Brief A:
Answer these from the unit progression passage:
(i) What space/time ratio is the initial state said to be equal to?
(ii) By how many units does the second state deviate from the natural reference system?
(iii) Which figures hold the PAs that generate the two progression ratios?
Brief B:
From the unit progression passage, reproduce word for word the part that opens with the words containing "Figure 1. Unit" and closes with "ratio of space/time.".

Page text:
Figure 1. Unit Space/Time Progression PA

The unit progression is the datum, the point of reference for the scalar motion of the universe of motion, the apeiron, the perfect symmetry of the Reciprocal System’s initial state, the space/time ratio equal to a 1/1 space/time progression. We call it the natural reference system of motion, the physical “zero” of the system, from which all physical activity is measured in the RST, and we use the PA in figure 1 above to generate this state of scalar motion as the unit progression ratio of space/time.

In the previous posts of this thread, I’ve explained how the symmetry of this initial state is spontaneously broken by “direction” reversals in the uniform progression of the space or time aspects of the motion, producing a second state of the system that deviates from the natural reference system by one unit in one of two possible “directions,” one of which is designated “negative” and the other “positive.” The PAs in figures 2 and 3 below generate these two progression ratios.

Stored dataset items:
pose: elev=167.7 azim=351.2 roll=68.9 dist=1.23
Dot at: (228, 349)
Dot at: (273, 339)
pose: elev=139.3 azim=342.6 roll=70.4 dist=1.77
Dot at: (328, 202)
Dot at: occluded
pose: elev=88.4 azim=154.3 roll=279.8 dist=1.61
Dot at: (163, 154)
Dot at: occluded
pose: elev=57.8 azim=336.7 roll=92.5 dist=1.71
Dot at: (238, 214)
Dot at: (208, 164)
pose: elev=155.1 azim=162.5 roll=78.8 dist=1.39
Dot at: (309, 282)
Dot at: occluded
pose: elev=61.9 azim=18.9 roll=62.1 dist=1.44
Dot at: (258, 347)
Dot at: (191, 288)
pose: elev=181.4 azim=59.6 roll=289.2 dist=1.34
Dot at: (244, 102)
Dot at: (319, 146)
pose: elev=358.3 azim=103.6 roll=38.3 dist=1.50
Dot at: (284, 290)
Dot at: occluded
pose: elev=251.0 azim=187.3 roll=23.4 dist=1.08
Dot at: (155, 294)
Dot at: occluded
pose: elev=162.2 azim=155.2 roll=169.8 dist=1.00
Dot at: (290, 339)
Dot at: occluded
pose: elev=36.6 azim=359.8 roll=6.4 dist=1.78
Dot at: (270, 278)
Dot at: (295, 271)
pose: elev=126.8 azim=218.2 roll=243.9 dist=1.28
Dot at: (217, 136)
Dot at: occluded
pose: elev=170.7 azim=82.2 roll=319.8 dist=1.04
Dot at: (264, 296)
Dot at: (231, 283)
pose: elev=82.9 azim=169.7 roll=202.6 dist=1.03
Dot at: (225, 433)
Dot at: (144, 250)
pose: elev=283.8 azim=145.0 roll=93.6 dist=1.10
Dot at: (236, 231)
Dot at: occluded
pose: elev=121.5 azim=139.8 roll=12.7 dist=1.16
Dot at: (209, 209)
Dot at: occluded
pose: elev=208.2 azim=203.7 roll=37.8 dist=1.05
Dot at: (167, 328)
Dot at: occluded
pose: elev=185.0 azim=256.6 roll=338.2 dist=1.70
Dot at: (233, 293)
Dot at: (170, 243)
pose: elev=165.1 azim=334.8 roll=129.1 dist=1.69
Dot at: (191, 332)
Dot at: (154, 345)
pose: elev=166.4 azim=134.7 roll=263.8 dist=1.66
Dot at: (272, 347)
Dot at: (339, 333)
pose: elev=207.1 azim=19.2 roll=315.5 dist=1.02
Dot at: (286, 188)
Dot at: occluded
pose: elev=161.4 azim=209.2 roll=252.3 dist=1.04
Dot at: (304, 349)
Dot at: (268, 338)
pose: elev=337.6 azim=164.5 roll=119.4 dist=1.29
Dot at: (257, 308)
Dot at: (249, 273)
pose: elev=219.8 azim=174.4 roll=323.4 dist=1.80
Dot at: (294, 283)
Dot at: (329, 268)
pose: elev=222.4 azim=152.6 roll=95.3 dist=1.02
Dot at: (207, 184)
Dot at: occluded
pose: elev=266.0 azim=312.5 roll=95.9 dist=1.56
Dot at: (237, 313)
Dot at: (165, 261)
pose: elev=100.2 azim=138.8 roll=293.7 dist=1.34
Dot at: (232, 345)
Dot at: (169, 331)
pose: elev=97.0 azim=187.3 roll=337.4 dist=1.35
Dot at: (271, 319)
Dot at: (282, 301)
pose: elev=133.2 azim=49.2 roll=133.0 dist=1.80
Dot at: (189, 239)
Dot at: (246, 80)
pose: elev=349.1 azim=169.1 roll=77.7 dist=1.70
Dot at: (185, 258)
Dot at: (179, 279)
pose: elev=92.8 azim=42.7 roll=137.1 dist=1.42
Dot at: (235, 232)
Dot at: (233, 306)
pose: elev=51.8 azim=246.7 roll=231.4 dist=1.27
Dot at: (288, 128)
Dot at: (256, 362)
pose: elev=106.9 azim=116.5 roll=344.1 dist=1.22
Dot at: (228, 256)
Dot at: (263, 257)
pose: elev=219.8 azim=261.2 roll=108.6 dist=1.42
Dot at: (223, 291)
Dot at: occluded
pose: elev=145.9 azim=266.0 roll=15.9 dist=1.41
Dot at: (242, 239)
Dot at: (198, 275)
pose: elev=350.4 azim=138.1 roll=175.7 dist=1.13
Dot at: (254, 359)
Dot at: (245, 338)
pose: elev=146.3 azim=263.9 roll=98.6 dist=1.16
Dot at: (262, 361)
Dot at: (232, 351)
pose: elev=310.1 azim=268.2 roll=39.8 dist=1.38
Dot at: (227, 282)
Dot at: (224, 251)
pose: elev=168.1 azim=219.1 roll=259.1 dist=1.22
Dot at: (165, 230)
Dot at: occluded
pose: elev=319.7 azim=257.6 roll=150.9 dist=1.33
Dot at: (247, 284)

Result A:
(i) A 1/1 space/time progression
(ii) One unit
(iii) Figures 2 and 3

Result B:
Figure 1. Unit Space/Time Progression PA

The unit progression is the datum, the point of reference for the scalar motion of the universe of motion, the apeiron, the perfect symmetry of the Reciprocal System’s initial state, the space/time ratio equal to a 1/1 space/time progression. We call it the natural reference system of motion, the physical “zero” of the system, from which all physical activity is measured in the RST, and we use the PA in figure 1 above to generate this state of scalar motion as the unit progression ratio of space/time.